I think that cases where it doesn’t work might be in people with very prolonged hair loss which has maybe turned fibrotic or destroyed the actual follicles – which all things considered, may be just a subset of all people with MPB.
As far as a “requirement” to have a female hormonal profile with Estrogens present, I don’t think that’s true at all.
Also, remember that the mouse experiment that you cited involved the transplantation of just one or a small number of follicles into one mouse. It wasn’t a study involving a huge number of subjects. So the results could have been idiosyncratic. They showed it’s possible, but they didn’t show it would always happen.

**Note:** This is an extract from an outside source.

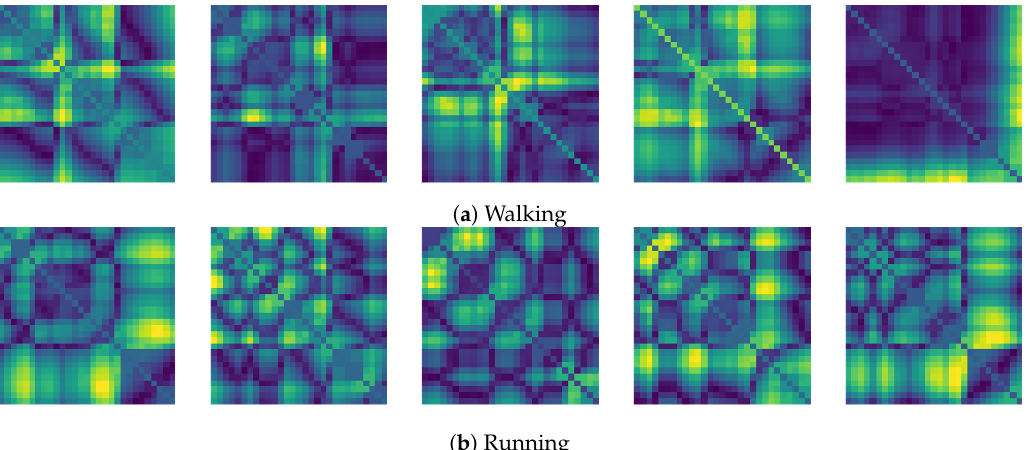
Figure 8. Recurrence plot samples for each motion from the gyro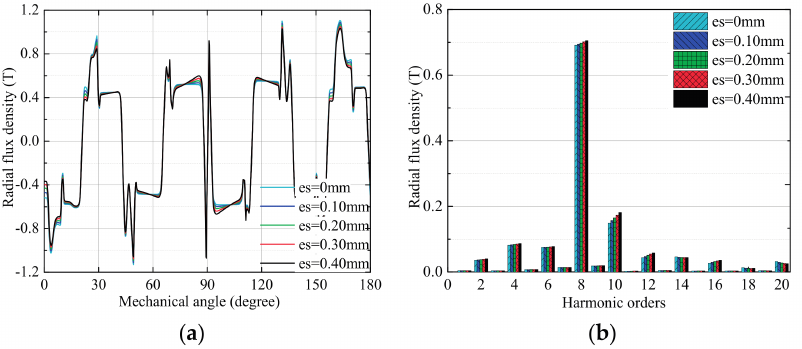
Figure 7. Analysis of the radial component of magnetic flux density in the IPMSM with stator deformation at high-speed load condition. ( a ) Distribution curves; ( b ) Harmonic contents.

Also remember, there is A HUGE AMOUNT of idiosyncraticity in biological systems. There’s almost no experiment you can do that will come out the same way 100% of the time in every member of a species. So, just because some miniaturized human follicles grew larger when transplanted into one mouse, doesn’t mean the same thing will always happen with every MPB follicle transplanted.
I’m just saying the simplest explanation should be tested, and ruled out, always, before moving on to more complex explanations, or before assuming that the answer must be some complex, unknown and mysterious factor that’s always hiding around the corner somewhere.
To me, it could just be that when you take DHT-sensitive MPB follicles outside of the DHT-filled environment, and grow them in an environment with zero DHT and zero Testosterone, the simplest explanation for what happened, given what we currently know about the science, is that they enlarged because they were removed from the environment containing human androgens. The murine tissue simply provided an alternative viable, living environment with a blood supply, etc.
This also assumes another thing, which is not hard to assume:
The transplanted follicles hadn’t been totally destroyed and rendered useless by the MPB. From what I know of the science, that possibly can happen, but in most cases, even when they’ve been miniaturized and there’s visible MPB, it is not the case.
I don’t think this is an unreasonable explanation. Why do we always want to believe the explanation for everything connected with MPB is some hidden, mysterious spectre that’s eternally hiding behind a corner? I think that’s a species of “magical thinking”.
There’s more research being done now than ever before. There’s more GOOD research being done now than ever before.
I agree with you that most of these companies like Kerastem with their flameout ideas touted as “cures” in the tabloid media one week, and forgotten about weeks later, are just in it to cash in on some weak “product”, but that doesn’t describe all the researchers and all the research, so you have to be very careful lumping them all together like that.